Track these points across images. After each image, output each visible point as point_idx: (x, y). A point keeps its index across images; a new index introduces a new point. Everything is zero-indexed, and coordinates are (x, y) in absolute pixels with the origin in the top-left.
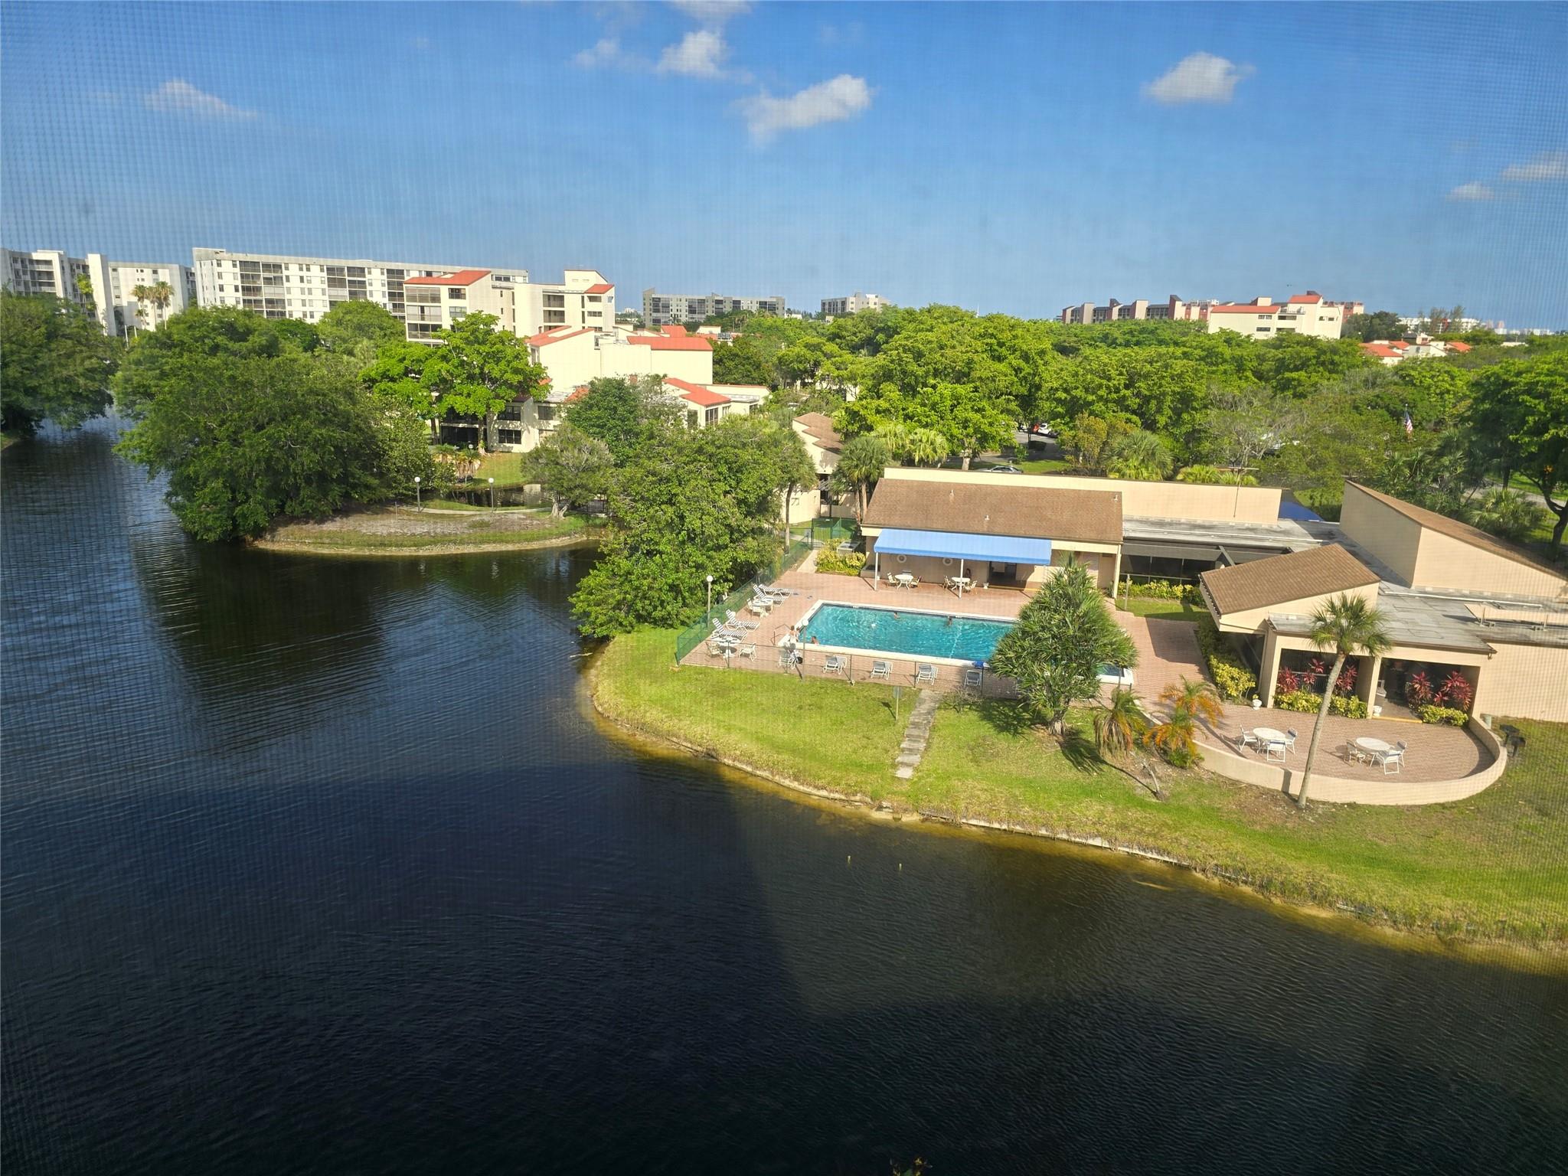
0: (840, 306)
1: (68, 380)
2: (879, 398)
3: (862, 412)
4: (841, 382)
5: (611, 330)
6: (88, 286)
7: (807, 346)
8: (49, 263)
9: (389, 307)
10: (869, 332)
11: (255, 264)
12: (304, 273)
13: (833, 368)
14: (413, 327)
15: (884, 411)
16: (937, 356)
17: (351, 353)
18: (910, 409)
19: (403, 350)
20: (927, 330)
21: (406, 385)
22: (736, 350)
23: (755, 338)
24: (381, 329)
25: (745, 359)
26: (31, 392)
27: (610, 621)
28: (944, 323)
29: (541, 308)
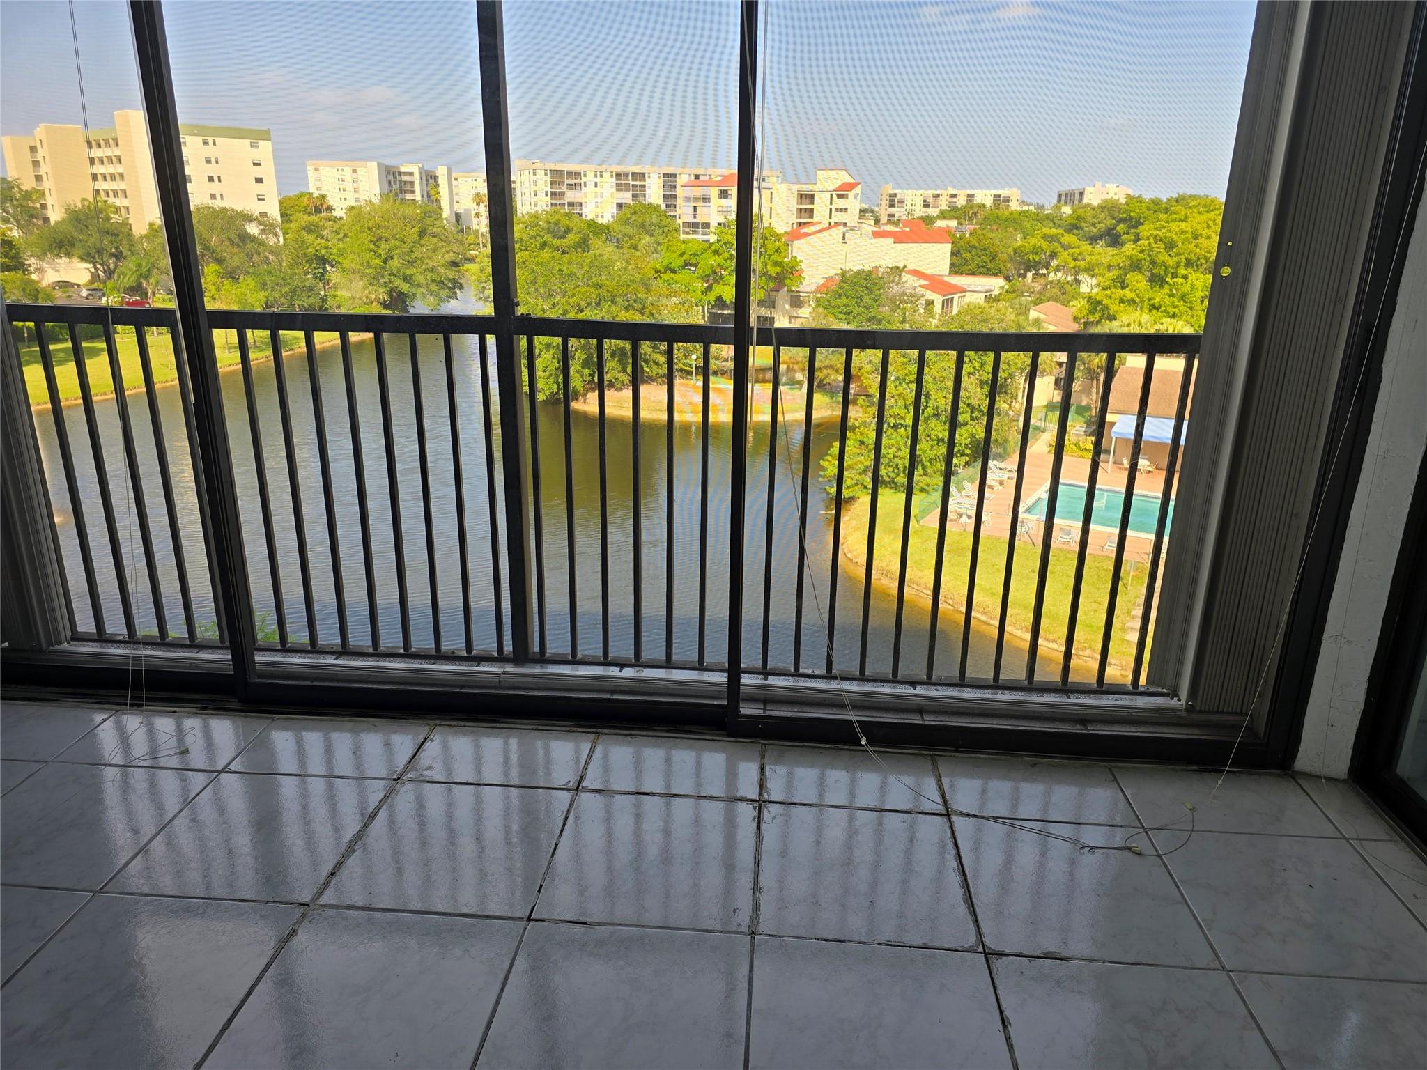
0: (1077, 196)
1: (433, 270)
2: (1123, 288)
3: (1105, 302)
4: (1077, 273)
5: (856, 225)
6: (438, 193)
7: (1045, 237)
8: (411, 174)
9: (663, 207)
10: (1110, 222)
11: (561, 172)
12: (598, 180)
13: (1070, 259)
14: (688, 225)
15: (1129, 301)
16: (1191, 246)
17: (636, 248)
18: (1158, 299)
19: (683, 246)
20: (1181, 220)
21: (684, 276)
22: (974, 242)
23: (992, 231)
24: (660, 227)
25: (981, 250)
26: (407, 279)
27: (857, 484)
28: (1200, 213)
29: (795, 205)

...

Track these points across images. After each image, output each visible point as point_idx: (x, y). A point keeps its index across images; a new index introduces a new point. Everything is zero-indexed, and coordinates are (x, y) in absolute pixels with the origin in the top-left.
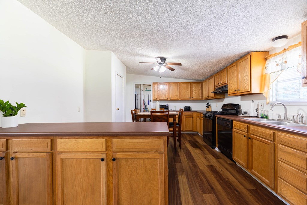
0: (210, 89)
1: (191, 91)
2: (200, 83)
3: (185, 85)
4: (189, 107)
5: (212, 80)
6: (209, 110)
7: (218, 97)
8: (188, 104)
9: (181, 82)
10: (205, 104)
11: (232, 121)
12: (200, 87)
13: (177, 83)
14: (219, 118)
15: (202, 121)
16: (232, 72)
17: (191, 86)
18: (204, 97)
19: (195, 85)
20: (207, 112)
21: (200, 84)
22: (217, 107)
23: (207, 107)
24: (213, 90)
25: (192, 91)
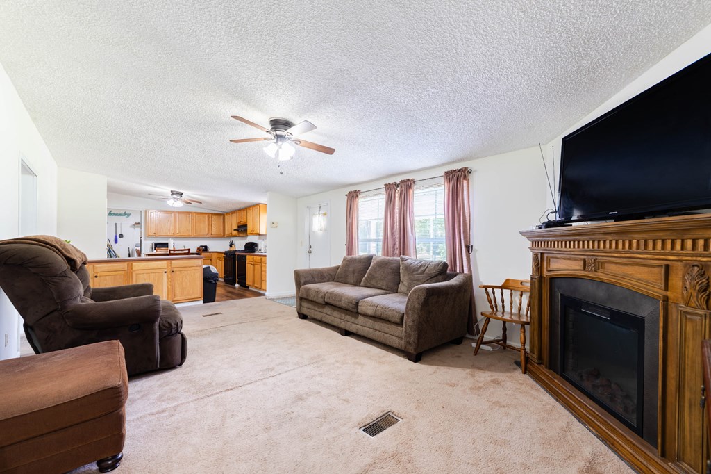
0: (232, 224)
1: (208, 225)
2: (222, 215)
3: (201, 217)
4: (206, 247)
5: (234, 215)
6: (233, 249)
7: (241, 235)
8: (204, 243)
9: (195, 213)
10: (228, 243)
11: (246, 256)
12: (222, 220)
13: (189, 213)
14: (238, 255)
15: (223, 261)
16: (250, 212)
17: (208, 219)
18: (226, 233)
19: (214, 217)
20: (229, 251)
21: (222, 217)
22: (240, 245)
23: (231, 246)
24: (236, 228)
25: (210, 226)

* * *

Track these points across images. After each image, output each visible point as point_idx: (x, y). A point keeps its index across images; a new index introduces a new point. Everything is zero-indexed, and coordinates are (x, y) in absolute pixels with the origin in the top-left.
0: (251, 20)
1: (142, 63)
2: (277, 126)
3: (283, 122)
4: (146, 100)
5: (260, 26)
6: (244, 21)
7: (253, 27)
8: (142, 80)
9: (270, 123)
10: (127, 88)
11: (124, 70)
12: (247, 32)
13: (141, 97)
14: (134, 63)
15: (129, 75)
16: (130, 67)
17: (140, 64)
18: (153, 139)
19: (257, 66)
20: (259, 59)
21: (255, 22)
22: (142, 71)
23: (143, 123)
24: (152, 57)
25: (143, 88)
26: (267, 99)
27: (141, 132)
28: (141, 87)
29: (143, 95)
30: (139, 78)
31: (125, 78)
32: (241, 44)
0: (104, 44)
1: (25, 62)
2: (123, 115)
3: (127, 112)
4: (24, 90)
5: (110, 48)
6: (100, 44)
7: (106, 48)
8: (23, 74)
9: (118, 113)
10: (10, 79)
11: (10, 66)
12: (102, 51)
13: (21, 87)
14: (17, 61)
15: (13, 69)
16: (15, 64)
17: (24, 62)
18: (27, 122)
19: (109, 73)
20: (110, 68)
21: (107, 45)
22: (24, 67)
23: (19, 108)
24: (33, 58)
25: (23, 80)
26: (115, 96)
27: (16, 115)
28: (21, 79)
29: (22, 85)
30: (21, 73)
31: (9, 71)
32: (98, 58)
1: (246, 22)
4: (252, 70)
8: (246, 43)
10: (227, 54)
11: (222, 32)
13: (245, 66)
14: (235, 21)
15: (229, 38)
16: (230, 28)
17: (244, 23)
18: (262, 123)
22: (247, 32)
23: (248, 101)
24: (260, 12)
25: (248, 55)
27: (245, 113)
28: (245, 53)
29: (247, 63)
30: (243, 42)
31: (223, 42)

> [How to complete this task]:
Only the lines above starting with the one with "19: (257, 66)" and going through the one with "31: (125, 78)" are to be copied, word for word and with both ends kept.

> [Solved problem]:
19: (257, 66)
20: (259, 59)
21: (255, 22)
22: (142, 71)
23: (143, 123)
24: (152, 57)
25: (143, 88)
26: (267, 99)
27: (141, 132)
28: (141, 87)
29: (143, 95)
30: (139, 78)
31: (125, 78)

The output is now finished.